Early care and education settings (ECE) have the potential to exert considerable influence on the eating habits of young children. In the US and most other countries, ECE programs serve large numbers of children. Enrolled children spend 32–36 hours per week and consume 50–75% of their daily caloric intake while in childcare [3].
ECE programs can support children’s development of healthy eating habits through nutrition education, defined as a comprehensive, multi- level approach including education, environmental support, and policy [4]. A useful mnemonic when describing the multiple opportunities for nutrition education in ECE programs is the 4-Ps, which refers to provisions, practices, planned education and outreach, and policy. Explanation and examples of the 4-Ps are presented in Figure 1.

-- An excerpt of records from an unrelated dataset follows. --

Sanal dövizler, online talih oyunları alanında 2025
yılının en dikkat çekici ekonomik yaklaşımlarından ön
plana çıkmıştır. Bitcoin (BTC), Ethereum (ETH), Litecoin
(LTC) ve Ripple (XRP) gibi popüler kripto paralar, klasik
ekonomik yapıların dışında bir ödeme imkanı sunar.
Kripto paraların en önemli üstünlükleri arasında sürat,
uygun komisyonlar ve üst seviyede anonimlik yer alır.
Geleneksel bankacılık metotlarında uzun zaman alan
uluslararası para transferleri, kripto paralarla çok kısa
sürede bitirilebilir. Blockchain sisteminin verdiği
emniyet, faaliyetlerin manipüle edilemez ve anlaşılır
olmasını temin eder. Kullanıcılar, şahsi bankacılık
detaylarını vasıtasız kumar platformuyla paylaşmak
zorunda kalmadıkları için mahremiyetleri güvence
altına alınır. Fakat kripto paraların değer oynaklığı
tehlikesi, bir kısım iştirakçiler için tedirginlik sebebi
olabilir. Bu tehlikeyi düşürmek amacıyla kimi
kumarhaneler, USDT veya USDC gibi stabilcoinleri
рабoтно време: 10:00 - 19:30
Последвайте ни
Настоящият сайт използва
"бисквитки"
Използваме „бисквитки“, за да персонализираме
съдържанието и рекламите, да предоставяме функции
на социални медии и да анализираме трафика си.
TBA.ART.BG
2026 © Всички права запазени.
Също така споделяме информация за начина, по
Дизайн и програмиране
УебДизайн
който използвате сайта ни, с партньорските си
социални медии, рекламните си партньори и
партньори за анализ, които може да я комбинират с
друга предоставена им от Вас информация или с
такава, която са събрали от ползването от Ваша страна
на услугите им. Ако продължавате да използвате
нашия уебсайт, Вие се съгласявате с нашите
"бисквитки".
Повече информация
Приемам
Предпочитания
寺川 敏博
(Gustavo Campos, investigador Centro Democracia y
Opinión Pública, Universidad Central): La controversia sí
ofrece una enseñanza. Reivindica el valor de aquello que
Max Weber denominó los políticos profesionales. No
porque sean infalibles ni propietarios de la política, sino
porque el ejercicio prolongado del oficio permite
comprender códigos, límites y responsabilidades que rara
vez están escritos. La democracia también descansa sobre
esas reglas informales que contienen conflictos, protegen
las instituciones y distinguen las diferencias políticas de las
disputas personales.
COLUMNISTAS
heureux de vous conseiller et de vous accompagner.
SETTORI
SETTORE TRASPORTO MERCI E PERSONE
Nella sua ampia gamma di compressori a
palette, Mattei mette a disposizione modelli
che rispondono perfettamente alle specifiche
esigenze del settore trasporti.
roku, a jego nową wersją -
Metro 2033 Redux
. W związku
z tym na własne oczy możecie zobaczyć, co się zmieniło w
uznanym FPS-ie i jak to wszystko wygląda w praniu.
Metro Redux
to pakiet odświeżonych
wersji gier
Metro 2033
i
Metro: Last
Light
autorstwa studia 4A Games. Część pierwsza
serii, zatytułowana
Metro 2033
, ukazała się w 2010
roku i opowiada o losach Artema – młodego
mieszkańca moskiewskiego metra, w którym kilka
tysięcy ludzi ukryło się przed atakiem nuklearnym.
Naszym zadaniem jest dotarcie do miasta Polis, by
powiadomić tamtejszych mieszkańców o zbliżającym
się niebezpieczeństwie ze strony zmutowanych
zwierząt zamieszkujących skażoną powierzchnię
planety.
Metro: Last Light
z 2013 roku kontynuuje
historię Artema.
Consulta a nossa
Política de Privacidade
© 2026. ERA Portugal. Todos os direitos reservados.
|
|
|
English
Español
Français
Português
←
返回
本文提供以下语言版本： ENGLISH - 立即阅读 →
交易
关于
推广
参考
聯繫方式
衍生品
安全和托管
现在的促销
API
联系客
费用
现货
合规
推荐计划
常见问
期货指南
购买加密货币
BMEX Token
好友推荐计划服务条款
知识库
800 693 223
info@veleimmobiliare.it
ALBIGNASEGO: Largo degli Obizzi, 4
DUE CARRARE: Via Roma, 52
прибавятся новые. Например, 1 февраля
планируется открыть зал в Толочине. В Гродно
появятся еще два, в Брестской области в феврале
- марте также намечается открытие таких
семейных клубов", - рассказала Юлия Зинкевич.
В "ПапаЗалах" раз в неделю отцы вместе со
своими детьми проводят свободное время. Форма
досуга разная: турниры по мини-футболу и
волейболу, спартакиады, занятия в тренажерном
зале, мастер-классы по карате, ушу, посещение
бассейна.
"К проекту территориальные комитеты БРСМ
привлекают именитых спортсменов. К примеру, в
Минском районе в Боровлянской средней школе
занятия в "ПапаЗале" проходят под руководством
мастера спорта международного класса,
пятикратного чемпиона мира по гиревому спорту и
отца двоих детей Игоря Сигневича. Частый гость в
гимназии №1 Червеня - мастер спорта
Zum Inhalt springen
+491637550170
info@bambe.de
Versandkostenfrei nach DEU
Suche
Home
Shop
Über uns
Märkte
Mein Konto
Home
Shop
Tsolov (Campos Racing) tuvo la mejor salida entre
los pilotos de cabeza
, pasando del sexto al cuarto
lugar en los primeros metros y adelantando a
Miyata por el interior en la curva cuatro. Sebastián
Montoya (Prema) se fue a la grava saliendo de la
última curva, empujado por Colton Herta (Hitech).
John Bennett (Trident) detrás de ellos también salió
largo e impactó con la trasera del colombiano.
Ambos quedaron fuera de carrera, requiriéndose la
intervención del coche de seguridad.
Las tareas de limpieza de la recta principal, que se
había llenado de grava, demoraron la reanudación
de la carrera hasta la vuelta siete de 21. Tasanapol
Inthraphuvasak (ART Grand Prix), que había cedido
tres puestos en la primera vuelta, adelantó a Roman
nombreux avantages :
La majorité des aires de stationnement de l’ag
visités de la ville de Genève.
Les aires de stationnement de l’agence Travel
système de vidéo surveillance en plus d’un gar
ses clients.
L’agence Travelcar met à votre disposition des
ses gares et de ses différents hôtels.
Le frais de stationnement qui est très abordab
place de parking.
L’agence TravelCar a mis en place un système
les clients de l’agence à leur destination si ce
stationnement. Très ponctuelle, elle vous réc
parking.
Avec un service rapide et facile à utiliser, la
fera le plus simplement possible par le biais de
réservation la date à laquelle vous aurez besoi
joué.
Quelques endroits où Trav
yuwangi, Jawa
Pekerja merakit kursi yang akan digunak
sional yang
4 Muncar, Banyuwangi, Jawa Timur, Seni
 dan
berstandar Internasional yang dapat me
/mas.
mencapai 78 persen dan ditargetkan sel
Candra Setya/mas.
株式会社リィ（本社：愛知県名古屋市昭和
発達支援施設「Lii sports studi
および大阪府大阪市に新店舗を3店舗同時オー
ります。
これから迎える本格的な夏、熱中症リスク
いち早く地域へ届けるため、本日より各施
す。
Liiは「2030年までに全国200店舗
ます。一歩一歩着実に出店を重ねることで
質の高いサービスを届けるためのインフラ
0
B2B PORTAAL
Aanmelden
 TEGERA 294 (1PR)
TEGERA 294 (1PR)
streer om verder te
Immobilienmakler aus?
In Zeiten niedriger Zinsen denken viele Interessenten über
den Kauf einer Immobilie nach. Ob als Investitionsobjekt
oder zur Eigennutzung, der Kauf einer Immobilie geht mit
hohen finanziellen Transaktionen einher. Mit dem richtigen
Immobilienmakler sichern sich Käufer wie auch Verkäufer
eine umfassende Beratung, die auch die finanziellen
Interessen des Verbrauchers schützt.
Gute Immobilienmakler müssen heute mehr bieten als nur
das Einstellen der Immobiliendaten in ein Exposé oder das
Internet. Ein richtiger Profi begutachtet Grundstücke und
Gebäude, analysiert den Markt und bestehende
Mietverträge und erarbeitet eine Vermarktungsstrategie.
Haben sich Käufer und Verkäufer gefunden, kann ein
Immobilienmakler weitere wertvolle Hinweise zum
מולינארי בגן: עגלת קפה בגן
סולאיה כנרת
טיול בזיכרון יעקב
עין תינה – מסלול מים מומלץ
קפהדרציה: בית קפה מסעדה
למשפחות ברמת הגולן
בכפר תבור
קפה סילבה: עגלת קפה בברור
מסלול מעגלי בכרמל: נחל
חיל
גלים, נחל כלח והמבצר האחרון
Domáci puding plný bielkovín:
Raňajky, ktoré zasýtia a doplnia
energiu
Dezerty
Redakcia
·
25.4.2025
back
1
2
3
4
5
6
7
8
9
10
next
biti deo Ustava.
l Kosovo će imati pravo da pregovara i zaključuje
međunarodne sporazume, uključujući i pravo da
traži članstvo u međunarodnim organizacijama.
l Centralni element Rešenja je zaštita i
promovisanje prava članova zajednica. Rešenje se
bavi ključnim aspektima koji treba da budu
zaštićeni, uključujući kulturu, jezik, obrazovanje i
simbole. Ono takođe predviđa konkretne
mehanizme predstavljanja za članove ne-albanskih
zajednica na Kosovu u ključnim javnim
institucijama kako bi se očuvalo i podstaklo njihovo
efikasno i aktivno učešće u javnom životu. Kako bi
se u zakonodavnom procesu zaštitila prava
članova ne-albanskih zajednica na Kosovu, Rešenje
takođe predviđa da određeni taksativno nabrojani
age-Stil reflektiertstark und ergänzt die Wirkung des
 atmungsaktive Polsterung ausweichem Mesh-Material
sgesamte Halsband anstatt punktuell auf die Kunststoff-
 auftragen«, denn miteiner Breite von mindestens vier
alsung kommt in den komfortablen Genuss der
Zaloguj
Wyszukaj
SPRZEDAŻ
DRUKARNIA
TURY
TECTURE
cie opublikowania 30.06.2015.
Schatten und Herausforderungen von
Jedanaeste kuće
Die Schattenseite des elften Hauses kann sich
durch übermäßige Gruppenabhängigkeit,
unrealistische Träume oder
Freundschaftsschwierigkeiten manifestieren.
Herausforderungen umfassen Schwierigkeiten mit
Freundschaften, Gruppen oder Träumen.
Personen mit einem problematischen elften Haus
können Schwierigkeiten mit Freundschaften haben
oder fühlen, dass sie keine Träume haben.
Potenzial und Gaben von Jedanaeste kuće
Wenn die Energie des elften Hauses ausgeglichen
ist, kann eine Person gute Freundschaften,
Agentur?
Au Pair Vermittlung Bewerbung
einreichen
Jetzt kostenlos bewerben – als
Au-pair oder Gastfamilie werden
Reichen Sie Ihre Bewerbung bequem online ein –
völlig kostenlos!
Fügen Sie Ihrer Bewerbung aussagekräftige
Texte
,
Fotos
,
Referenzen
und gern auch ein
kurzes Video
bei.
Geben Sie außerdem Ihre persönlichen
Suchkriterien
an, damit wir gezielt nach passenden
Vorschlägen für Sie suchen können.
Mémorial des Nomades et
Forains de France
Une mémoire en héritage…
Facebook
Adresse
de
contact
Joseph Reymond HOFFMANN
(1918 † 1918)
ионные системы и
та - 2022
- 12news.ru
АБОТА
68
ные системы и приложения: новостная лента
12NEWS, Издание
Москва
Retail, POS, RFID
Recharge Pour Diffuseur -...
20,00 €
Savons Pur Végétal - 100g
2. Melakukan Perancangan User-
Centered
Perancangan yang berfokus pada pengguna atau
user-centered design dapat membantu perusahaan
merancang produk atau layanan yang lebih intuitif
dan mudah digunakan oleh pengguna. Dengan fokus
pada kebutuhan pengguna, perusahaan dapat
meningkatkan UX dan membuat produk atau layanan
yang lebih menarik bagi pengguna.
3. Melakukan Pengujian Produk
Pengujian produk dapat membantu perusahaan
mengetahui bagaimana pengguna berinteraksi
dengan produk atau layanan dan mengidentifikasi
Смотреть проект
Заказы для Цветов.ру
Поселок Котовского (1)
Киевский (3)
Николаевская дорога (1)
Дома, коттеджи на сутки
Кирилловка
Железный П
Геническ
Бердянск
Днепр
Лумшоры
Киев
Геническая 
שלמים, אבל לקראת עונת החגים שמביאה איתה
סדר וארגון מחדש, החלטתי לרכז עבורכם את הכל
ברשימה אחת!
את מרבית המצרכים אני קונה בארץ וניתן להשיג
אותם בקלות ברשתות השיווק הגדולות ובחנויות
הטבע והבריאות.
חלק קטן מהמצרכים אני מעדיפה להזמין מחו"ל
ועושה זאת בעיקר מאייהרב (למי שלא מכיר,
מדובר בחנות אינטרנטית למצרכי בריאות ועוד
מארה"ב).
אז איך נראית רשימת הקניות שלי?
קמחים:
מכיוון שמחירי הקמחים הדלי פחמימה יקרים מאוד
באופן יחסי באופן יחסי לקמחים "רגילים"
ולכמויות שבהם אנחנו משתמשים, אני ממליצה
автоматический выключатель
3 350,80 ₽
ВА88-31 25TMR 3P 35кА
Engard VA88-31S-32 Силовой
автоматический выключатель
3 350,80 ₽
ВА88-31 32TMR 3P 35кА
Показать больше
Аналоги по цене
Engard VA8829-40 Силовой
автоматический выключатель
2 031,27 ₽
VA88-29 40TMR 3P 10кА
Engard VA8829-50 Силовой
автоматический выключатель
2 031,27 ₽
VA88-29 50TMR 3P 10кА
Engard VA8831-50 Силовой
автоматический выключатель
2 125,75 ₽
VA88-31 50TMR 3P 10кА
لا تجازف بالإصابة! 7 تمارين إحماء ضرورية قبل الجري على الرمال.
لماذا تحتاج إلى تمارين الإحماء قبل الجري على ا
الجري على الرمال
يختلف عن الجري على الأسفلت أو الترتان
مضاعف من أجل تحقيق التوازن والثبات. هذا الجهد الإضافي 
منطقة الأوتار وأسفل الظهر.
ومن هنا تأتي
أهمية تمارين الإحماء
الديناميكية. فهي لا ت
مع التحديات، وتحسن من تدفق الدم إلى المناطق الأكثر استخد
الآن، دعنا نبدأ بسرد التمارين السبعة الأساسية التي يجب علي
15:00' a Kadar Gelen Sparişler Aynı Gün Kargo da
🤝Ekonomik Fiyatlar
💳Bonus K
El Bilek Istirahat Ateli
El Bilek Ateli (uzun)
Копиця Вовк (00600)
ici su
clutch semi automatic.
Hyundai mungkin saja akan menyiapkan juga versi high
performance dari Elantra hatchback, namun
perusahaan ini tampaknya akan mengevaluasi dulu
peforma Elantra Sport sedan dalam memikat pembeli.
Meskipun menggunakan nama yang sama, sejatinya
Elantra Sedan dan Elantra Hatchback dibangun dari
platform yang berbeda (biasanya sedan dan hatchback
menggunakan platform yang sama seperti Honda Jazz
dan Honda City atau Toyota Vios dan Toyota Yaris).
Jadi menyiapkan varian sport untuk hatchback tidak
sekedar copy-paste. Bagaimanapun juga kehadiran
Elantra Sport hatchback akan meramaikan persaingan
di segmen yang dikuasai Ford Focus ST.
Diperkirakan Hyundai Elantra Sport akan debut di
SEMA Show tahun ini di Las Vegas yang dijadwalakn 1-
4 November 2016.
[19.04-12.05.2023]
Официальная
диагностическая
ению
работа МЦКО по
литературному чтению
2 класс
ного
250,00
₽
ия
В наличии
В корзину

Provisions refer to the facilities, services, amenities, and resources offered by the ECE program in support of children’s nutrition. Specific examples include the food and beverages served; how meals and snacks are provided to children; and the physical support for eating (e.g., child-size utensils), learning (e.g., books and posters), and hands-on experiences (e.g., gardens and play kitchens). When children are served healthful food, allowed to serve themselves, and are reinforced by a physical environment that respects food and its importance, they develop a lifelong appreciation for healthy food.
Practices refer to the relationship teachers and other staff establish with the children around food and eating. Teachers and staff can support healthy eating by sitting with the children during meals, eating the same food, using enthusiastic language to talk about healthy food, and offering praise and encouragement when children try new or less familiar food.
Planned education and outreach includes formal nutrition lessons for children, professional development for staff, and engaging families in the support of healthy eating. Nutrition lessons can be stand-alone educational sessions about a nutrition topic or integration of nutrition concepts with other learning standards. Professional development builds necessary knowledge and skills needed to support children’s nutrition, but can also be beneficial for the staff ’s own nutrition education. Outreach to parents should foster partnership between ECE and home to ensure that children receive consistent nutrition messages.
Policies are written plans or course of action that govern how ECE programs operate. By formalizing policies in written documents and sharing those with families and the public at-large, ECE programs solidify their commitment to children’s nutrition education. Most ECE programs fail to implement the full range of best practices possible to provide optimal nutrition education.
An example of an effective strategy for improving ECE program’s nutrition education is Go NAPSACC – an online, interactive, change management system that provides a suite of tools that guide ECE programs through continuous quality improvement [5]. Go NAPSACC’s 5-step change process encourages reflecting on current nutrition practices, setting goals and planning for action, taking that action, obtaining education and training, and revising/ repeating the process (Fig. 2).
An important “call to action” directed at nutrition experts, health professionals, and policy-makers encourages them to support ECE programs in the implementation of a comprehensive nutrition education program that supports young children and their families.
Reference
1. Mozaffarian D: Dietary and policy priorities for cardiovascular disease, diabetes, and obesity: a comprehensive review.Circulation 2016;133:187–225.
2. Welker EB, Jacquier EF, Catellier DJ et al: Room for improvement remains in food consumption patterns of young children aged 2-4 years. J Nutr 2018;148:1–11.
3. American Dietetic Association: Position of the American Dietetic Association: Benchmarks for nutrition programs in child care settings. J Am Diet Assoc 2005;105:979–986.
4. Contento IR: Nutrition Education: Linking Research, Theory, and Practice (ed 3). Burlington, Jones & Bartlett Learning, 2016, pp 1–638.
5. Ward DS, Vaughn AE, Mazzucca S, Burney R: Translating a child care based intervention for online delivery: development and randomized pilot study of Go NAPSACC. BMC Public Health 2017;17:891.